Anyway, back to the back. My lower spine felt a little sore, but making the reacquaintance of so many old literary friends was more than worth a little discomfort. After my 10-year old's swim lesson, my wife and I and our three youngest piled into the old jalopy and headed up to San Francisco to visit bookstores. The plan, as always, was to meet booksellers, sign any stray copies of Dot Dead we could find, and cry a little if a bookshop did not carry my opus in hopes that the bookbuyers would see the error of their ways. At the Borders across from AT&T Park, two Dot Deads, previously signed after a ballgame, resided spine out on the shelves. I snuck them into an open space on the racks by the checkout counter. (If this is reprehensible, please let me know in comments below. The space really was empty.) We then hit Stacey's on Market. No books in stock. I'm supposed to call Sidney, the bookbuyer, on Monday. Neither City Lights nor Green Apple had any Raffels next to the Rankins on their mystery shelves, but were so crowded that conversation with the staff was impossible. I hit three Books Inc. stores (the local chain that listed Dot Dead as its top-seller July 10-16). The one in Burlingame had three to sign, the Marina store had just one, and Laurel Heights none. We took a detour to show the kids Ocean Beach and on the way back to the highway a guy rear-ended me. He wasn't going too fast and damage to the car was minimal, but my back did not appreciate being jarred that way.

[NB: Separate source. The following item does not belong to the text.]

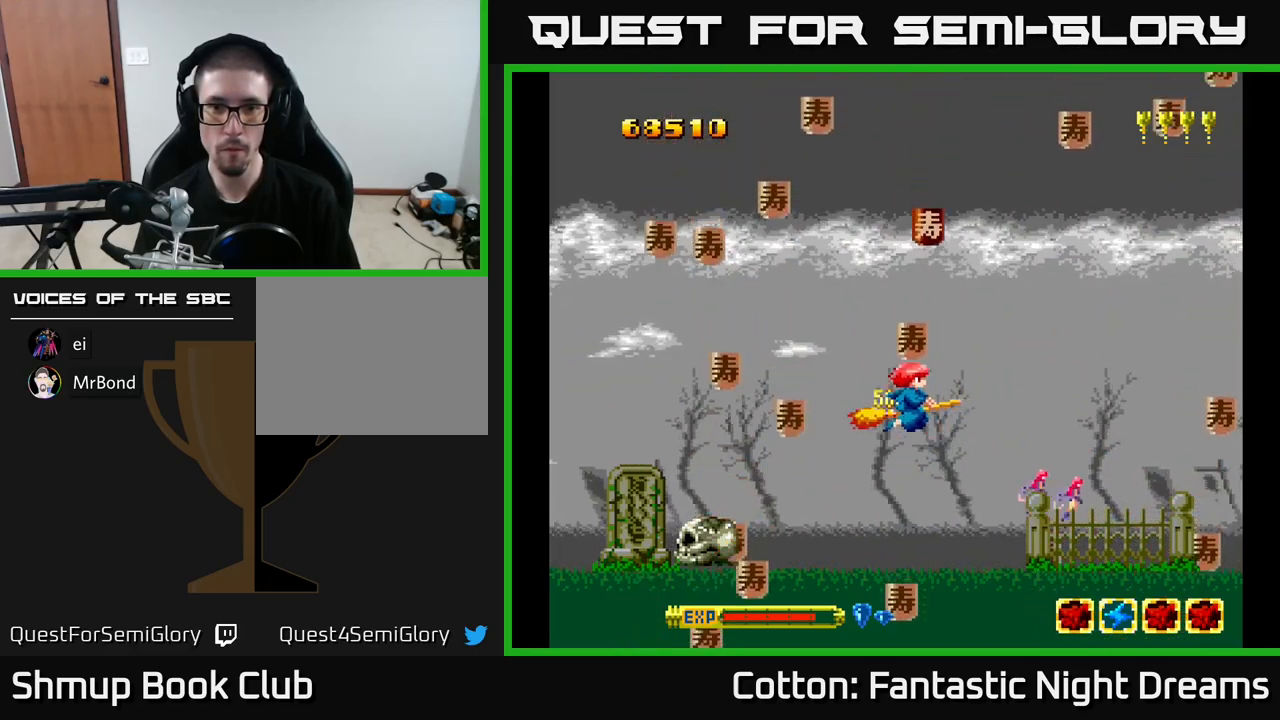
{"buttons": ["DPAD_UP", "DPAD_RIGHT"], "right_stick": "center", "events": [[100, "DPAD_LEFT", "up"], [116, "DPAD_RIGHT", "down"], [216, "DPAD_UP", "down"], [250, "DPAD_RIGHT", "up"], [300, "DPAD_LEFT", "down"], [383, "DPAD_UP", "up"], [416, "DPAD_LEFT", "up"], [433, "DPAD_RIGHT", "down"], [466, "DPAD_UP", "down"]]}
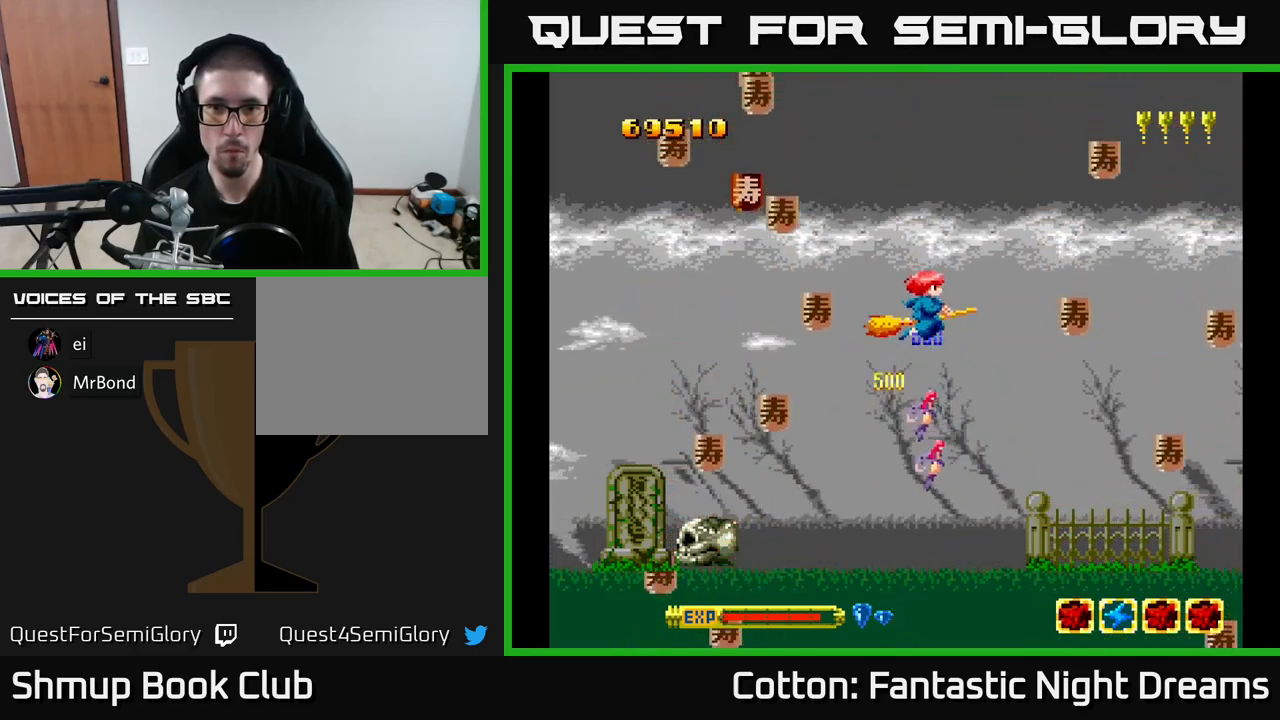
{"buttons": ["DPAD_UP", "DPAD_LEFT"], "right_stick": "center", "events": [[66, "DPAD_RIGHT", "up"], [100, "DPAD_LEFT", "down"], [116, "DPAD_UP", "up"], [150, "DPAD_DOWN", "down"], [350, "DPAD_DOWN", "up"], [400, "DPAD_UP", "down"]]}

Still we managed to finish the mini-book tour on an upper. The Borders in Stonestown, which I think is the oldest mall in California, had three copies of Dot Dead. My wife and I chatted with Starla who placed the books in a prominent position (eliminating the need for me to sneak them into such a spot.) Starla was friendly and helpful and in such good humor that I smile as I write these words even as the bottom vertebrae of my back feel as though someone were wringing them like a towel.